The objective of this dissertation is to examine multi-product firms' productivity and export behavior. More specifically, this dissertation estimates productivity of firms that produce and sell multiple products, and the role of productivity in such firms' export behavior. In doing so, this dissertation develops a firm-level gravity approach to test whether multi-product firms self select to export or learn from exporting.
In the first of part of this dissertation, I examine whether intra-firm resource reallocation of a multi-product firm affects its Total Factor Productivity (TFP). By extending earlier approaches, I estimate unbiased and consistent TFP of multi-product firms using a revenue-based production function. I find that TFP is more likely to be overestimated when multi-product firms' internalized demand linkage is not taken into account. I also find that multi-product firms' TFP decreases as it expands the number of products produced, but specialization of production does not play a role in TFP.
In the second part, I present a theoretical framework to derive a firm-level gravity equation. By equating the total demand and total production of multi-product firms, I
derive a firm-level gravity equation where export flows from firms to consumers is proportional to the product of economic size of firms, consuming power of a representative consumer, and trade resistance between origin and destination. Using the firm-level gravity equation, I test the hypothesis that high productivity firms self select to export and that the size of export flows is determined by productivity. I find that the economic size of exporting firms and the consuming power of a representative consumer have a positive and statistically significant effect on exports, while trade resistance such as tariff and distance have the opposite effect. I also find that the estimated coefficients of the firm-level gravity equation tend to be smaller than those of the traditional country-level gravity equation.
In the final part of the dissertation, I test whether or not previous export experience improves the productivity of firms. Again, the estimable equation is derived from the equilibrium condition presented in the second part. My result confirms that previous export experience indeed improves productivity of exporting firms, but tariffs have the opposite effect.

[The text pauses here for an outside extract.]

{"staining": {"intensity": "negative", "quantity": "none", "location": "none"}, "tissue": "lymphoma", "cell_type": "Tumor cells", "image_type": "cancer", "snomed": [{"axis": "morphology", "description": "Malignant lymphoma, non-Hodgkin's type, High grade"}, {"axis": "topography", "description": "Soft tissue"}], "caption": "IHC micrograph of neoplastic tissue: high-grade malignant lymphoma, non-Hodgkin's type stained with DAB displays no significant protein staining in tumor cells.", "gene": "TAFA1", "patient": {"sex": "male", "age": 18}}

The results of this dissertation reveal the economic behavior of multi-product firms, which usually account for a large of economic activity and output in many countries. Understanding such firms' productivity and export behavior can offer strategies for economic growth and development. Empirical findings of this dissertation suggest policy options including lowering tariffs, and improving infrastructure that can lower transportation costs. Further examination of product range and specialization of production can offer strategies to source exports from small and midsize firms.